## TEXT UNDER STUDY
----------
The interior was seen in 2013. The main congregation space has solid curved walls and no windows with the only natural light provided at floor level by a horizontal glazed band at skirting height. The boarded timber ceiling rises in height in 3 stages to the altar where the space is lit by 3 bands of rooflights and vertical side lights created by the external fin sections. There is black terrazzo flooring throughout with raised curved altar plinth in patterned light grey polished marble. There are large Scandinavian style Stations of the Cross built into curvature of wall by artist Fred Carson in brown ceramic with coloured glazed details. There is a 5-bay stained 'dalles de verre style glass window to Lady Chapel depicting the Resurrection which was designed in 1965 by the stained glass artist Crear McCartney. There is a stone altar table with indented cross and sculptural laminated timber tabernacle enclosing metal sphere. Bespoke timber pews and vertical timber boarded doors. Open timber screen doors with paired red ceramic crosses leading to timber lined and glazed former baptistery with central rock plinth on radially carved stone base for former font bowl (now lost, 2013).
Place of worship in use as such. St Gabriel s Roman Catholic Church is an important example of Post-war ecclesiastical architecture retaining its original character and form as an unusual modernist concentric circular design which forms a striking contrast to its surroundings in the centre of a residential area. The rendered, angled rising walls are punctuated by vertical glazed strip window sections to form a highly sculptural building which is still in its original plan. The interior of the church has a light and delicate sculptural quality with the interior design cleverly using the expanding concentric circle plan to create windows and rooflights to direct shafts of light on the altar and crucifix throughout the day. The church retains its original form and detailing throughout with only minor alterations to some windows.
----------
## GIVEN INFORMATION
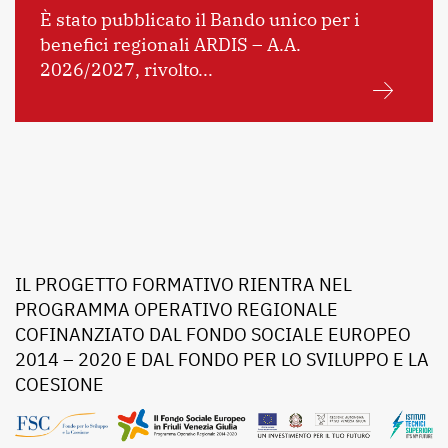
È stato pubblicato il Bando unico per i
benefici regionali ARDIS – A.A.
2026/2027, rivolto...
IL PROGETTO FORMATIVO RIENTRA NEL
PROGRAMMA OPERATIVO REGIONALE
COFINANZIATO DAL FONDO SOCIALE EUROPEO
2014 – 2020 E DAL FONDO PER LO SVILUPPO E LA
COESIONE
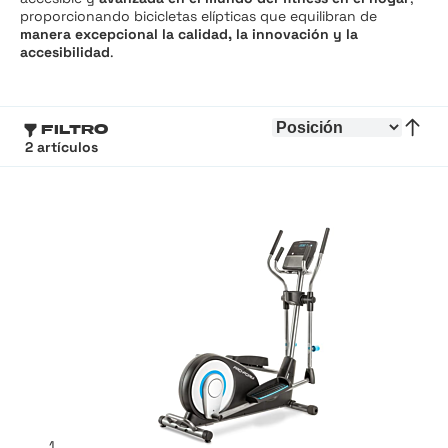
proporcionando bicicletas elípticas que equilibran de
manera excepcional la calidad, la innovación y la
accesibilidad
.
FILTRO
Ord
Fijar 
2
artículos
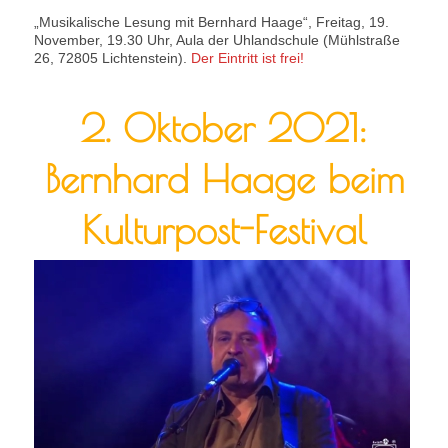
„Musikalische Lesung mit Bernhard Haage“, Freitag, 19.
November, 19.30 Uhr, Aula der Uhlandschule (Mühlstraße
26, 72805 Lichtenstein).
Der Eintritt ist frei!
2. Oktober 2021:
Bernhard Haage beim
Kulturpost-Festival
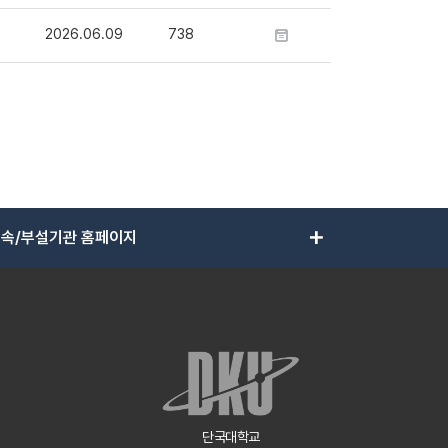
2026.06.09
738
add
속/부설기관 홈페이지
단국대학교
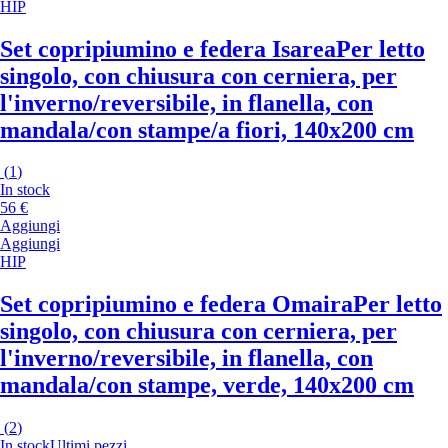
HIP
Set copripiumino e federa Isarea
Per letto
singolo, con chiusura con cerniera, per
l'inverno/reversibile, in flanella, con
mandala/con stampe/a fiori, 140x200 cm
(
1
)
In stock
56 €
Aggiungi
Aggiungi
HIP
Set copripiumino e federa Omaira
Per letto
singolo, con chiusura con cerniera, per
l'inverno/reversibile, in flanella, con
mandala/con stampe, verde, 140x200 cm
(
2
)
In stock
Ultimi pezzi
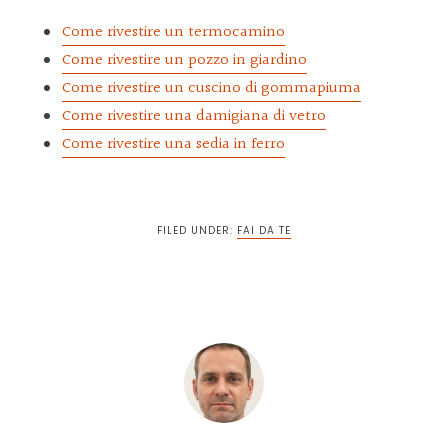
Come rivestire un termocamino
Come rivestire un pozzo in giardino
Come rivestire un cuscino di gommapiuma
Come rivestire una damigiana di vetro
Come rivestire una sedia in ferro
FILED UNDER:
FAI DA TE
----------
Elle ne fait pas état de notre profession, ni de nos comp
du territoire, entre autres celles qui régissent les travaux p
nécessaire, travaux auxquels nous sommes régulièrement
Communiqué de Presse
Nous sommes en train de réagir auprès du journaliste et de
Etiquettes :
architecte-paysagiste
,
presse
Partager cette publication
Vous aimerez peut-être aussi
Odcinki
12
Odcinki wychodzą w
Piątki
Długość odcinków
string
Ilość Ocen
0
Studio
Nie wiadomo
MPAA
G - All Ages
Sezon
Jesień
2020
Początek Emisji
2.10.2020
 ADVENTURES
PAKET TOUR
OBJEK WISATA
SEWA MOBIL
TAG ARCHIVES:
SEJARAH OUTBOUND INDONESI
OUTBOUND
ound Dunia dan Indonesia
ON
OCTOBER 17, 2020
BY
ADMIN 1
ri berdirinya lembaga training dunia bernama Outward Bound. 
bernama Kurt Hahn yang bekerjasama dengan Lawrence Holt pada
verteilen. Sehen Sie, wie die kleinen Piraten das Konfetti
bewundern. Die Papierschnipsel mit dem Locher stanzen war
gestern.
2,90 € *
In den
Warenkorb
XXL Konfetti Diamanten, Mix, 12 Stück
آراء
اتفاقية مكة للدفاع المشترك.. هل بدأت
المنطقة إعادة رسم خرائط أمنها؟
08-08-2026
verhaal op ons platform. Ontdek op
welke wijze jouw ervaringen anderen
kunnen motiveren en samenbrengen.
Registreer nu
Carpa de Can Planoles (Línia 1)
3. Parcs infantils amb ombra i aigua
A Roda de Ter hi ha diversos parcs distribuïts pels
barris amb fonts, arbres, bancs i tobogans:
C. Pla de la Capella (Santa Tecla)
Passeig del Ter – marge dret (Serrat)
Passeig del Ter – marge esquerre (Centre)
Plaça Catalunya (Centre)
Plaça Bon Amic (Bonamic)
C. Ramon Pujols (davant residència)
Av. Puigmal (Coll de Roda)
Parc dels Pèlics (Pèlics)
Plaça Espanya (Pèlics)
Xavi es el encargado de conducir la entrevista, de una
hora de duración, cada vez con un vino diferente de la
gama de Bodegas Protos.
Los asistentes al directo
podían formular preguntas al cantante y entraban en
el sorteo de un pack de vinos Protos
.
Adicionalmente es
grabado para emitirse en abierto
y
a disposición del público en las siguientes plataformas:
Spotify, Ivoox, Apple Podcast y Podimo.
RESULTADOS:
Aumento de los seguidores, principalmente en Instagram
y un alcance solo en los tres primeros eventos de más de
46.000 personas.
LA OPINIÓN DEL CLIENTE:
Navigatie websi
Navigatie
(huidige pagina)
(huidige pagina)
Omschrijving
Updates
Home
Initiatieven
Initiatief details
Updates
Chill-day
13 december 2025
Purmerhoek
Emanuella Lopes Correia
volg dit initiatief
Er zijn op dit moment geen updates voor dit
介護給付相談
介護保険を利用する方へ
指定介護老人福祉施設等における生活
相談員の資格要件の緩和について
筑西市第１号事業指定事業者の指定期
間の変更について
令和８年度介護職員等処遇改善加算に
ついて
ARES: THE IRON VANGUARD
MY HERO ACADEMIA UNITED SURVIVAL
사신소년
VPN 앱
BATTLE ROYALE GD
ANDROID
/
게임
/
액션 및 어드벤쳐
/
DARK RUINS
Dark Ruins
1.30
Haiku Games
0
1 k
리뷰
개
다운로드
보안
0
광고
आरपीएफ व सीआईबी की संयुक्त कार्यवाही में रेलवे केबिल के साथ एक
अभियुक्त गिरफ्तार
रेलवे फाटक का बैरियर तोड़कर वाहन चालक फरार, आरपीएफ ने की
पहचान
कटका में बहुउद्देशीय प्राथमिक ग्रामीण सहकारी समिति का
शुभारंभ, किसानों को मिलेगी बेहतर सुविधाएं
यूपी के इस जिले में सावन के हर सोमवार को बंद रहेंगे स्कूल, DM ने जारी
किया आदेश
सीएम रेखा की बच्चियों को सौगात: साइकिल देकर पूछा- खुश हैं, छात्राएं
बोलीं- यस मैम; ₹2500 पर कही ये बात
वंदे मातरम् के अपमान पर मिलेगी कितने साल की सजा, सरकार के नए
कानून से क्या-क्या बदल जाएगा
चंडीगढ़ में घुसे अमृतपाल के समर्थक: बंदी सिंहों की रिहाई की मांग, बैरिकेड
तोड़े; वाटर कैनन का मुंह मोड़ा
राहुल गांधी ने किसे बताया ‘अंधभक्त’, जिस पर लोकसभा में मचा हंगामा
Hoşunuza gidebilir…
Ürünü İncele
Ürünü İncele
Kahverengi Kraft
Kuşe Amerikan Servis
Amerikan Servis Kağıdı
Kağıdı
----------
## TASKS
1. Answer these from the church description:
(a) Who designed the stained glass window in the Lady Chapel, and in what year?
(b) What flooring runs through the interior?
(c) What punctuates the rendered, angled rising walls on the outside?
2. Lay out the records from the line containing "È stato pubblicato il Bando unico per i" down to the line containing "Ultimi pezzi", both included, as a Markdown table with the columns Nr and Line, one numbered row per line and no blank lines. Omit the pictures.

## ANSWERS
1.
(a) Crear McCartney, in 1965.
(b) Black terrazzo.
(c) Vertical glazed strip window sections.

2.
| Nr | Line |
|---|---|
| 1 | È stato pubblicato il Bando unico per i |
| 2 | benefici regionali ARDIS – A.A. |
| 3 | 2026/2027, rivolto... |
| 4 | IL PROGETTO FORMATIVO RIENTRA NEL |
| 5 | PROGRAMMA OPERATIVO REGIONALE |
| 6 | COFINANZIATO DAL FONDO SOCIALE EUROPEO |
| 7 | 2014 – 2020 E DAL FONDO PER LO SVILUPPO E LA |
| 8 | COESIONE |
| 9 | proporcionando bicicletas elípticas que equilibran de |
| 10 | manera excepcional la calidad, la innovación y la |
| 11 | accesibilidad |
| 12 | . |
| 13 | FILTRO |
| 14 | Ord |
| 15 | Fijar  |
| 16 | 2 |
| 17 | artículos |
| 18 | „Musikalische Lesung mit Bernhard Haage“, Freitag, 19. |
| 19 | November, 19.30 Uhr, Aula der Uhlandschule (Mühlstraße |
| 20 | 26, 72805 Lichtenstein). |
| 21 | Der Eintritt ist frei! |
| 22 | 2. Oktober 2021: |
| 23 | Bernhard Haage beim |
| 24 | Kulturpost-Festival |
| 25 | 2026.06.09 |
| 26 | 738 |
| 27 | add |
| 28 | 속/부설기관 홈페이지 |
| 29 | 단국대학교 |
| 30 | HIP |
| 31 | Set copripiumino e federa Isarea |
| 32 | Per letto |
| 33 | singolo, con chiusura con cerniera, per |
| 34 | l'inverno/reversibile, in flanella, con |
| 35 | mandala/con stampe/a fiori, 140x200 cm |
| 36 | ( |
| 37 | 1 |
| 38 | ) |
| 39 | In stock |
| 40 | 56 € |
| 41 | Aggiungi |
| 42 | Aggiungi |
| 43 | HIP |
| 44 | Set copripiumino e federa Omaira |
| 45 | Per letto |
| 46 | singolo, con chiusura con cerniera, per |
| 47 | l'inverno/reversibile, in flanella, con |
| 48 | mandala/con stampe, verde, 140x200 cm |
| 49 | ( |
| 50 | 2 |
| 51 | ) |
| 52 | In stock |
| 53 | Ultimi pezzi |